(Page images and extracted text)
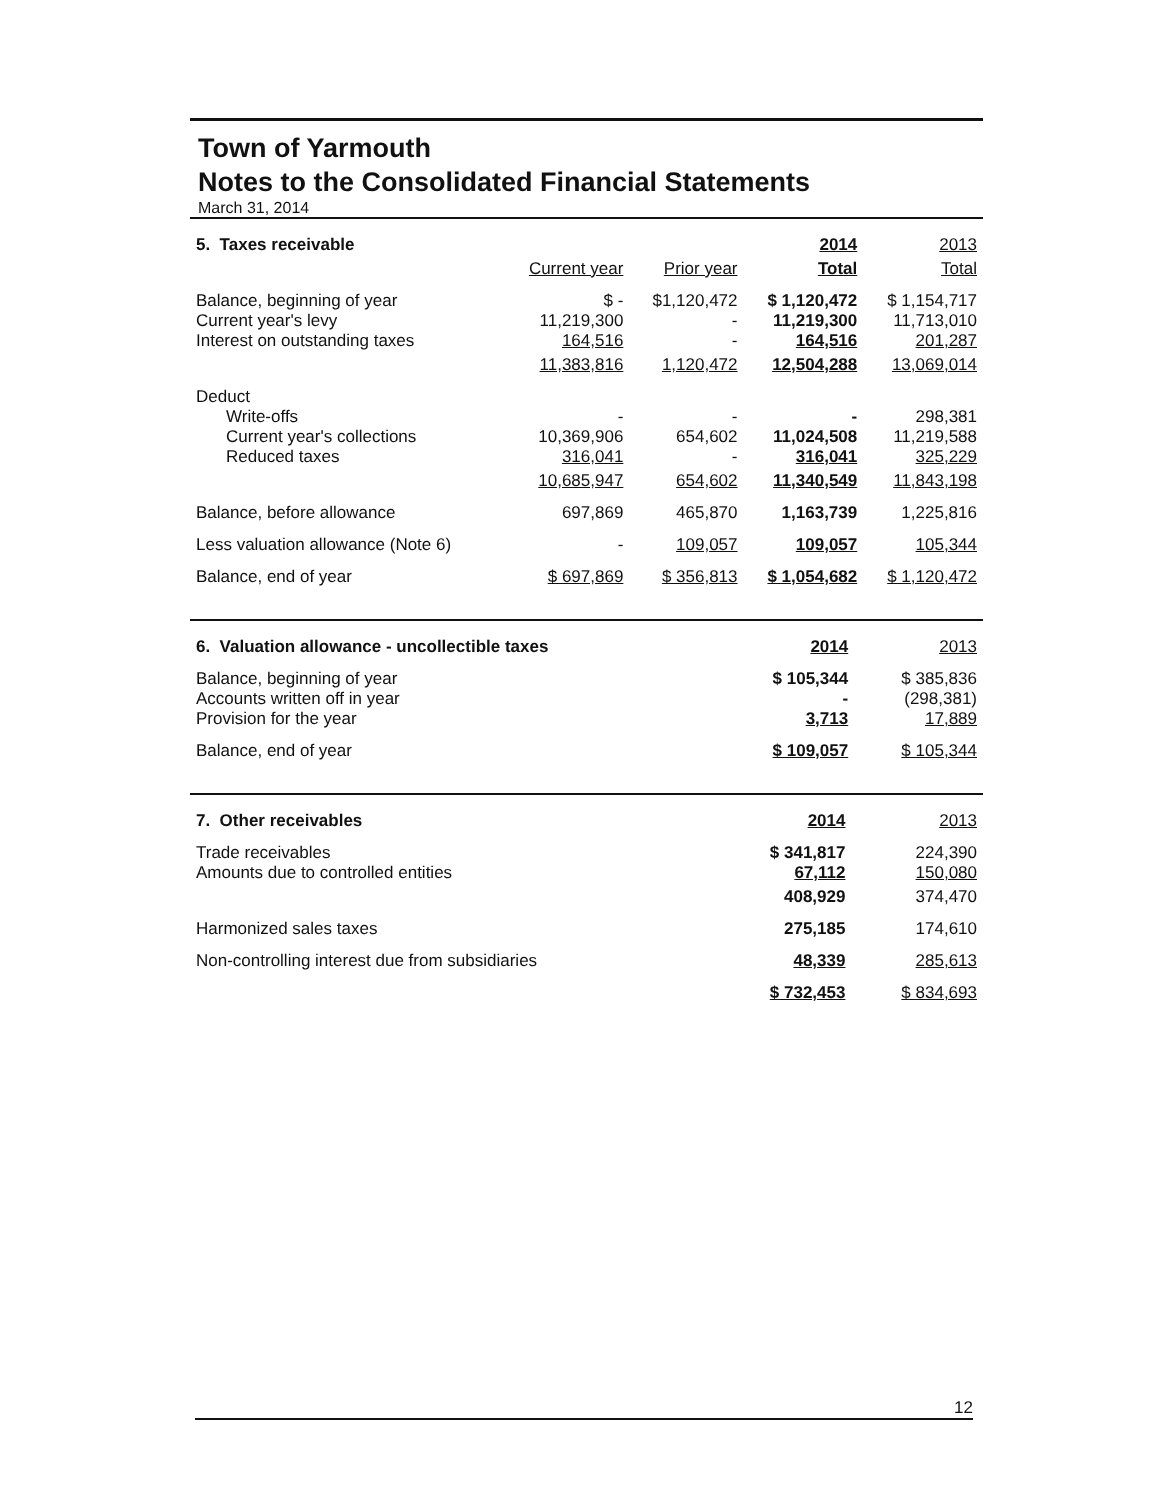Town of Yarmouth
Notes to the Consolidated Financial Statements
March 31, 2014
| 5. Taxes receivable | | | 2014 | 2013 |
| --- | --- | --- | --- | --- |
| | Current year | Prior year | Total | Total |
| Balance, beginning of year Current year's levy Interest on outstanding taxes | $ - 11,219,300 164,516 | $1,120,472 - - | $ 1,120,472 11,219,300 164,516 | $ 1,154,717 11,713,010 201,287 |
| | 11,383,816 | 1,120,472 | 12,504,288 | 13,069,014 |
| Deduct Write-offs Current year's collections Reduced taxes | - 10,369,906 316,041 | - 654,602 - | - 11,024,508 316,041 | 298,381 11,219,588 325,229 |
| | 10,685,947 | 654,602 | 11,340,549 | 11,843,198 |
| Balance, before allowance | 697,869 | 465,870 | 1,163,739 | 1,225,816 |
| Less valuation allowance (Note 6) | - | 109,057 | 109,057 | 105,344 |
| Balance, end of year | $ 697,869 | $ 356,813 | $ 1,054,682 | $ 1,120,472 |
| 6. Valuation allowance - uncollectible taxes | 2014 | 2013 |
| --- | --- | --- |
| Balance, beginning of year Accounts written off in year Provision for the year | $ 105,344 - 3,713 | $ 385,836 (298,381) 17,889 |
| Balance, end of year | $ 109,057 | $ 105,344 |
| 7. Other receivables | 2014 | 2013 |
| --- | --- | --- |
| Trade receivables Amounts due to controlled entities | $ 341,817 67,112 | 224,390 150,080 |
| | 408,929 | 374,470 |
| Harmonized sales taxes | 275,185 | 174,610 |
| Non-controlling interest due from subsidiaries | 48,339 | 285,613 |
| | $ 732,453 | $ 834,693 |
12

→ What is expected
Give back an exact reproduction of the entries, with all pictures excluded.

→ Response to the exercise
Town of Yarmouth
Notes to the Consolidated Financial Statements
March 31, 2014
| 5. Taxes receivable | | | 2014 | 2013 |
| --- | --- | --- | --- | --- |
| | Current year | Prior year | Total | Total |
| Balance, beginning of year Current year's levy Interest on outstanding taxes | $ - 11,219,300 164,516 | $1,120,472 - - | $ 1,120,472 11,219,300 164,516 | $ 1,154,717 11,713,010 201,287 |
| | 11,383,816 | 1,120,472 | 12,504,288 | 13,069,014 |
| Deduct Write-offs Current year's collections Reduced taxes | - 10,369,906 316,041 | - 654,602 - | - 11,024,508 316,041 | 298,381 11,219,588 325,229 |
| | 10,685,947 | 654,602 | 11,340,549 | 11,843,198 |
| Balance, before allowance | 697,869 | 465,870 | 1,163,739 | 1,225,816 |
| Less valuation allowance (Note 6) | - | 109,057 | 109,057 | 105,344 |
| Balance, end of year | $ 697,869 | $ 356,813 | $ 1,054,682 | $ 1,120,472 |
| 6. Valuation allowance - uncollectible taxes | 2014 | 2013 |
| --- | --- | --- |
| Balance, beginning of year Accounts written off in year Provision for the year | $ 105,344 - 3,713 | $ 385,836 (298,381) 17,889 |
| Balance, end of year | $ 109,057 | $ 105,344 |
| 7. Other receivables | 2014 | 2013 |
| --- | --- | --- |
| Trade receivables Amounts due to controlled entities | $ 341,817 67,112 | 224,390 150,080 |
| | 408,929 | 374,470 |
| Harmonized sales taxes | 275,185 | 174,610 |
| Non-controlling interest due from subsidiaries | 48,339 | 285,613 |
| | $ 732,453 | $ 834,693 |
12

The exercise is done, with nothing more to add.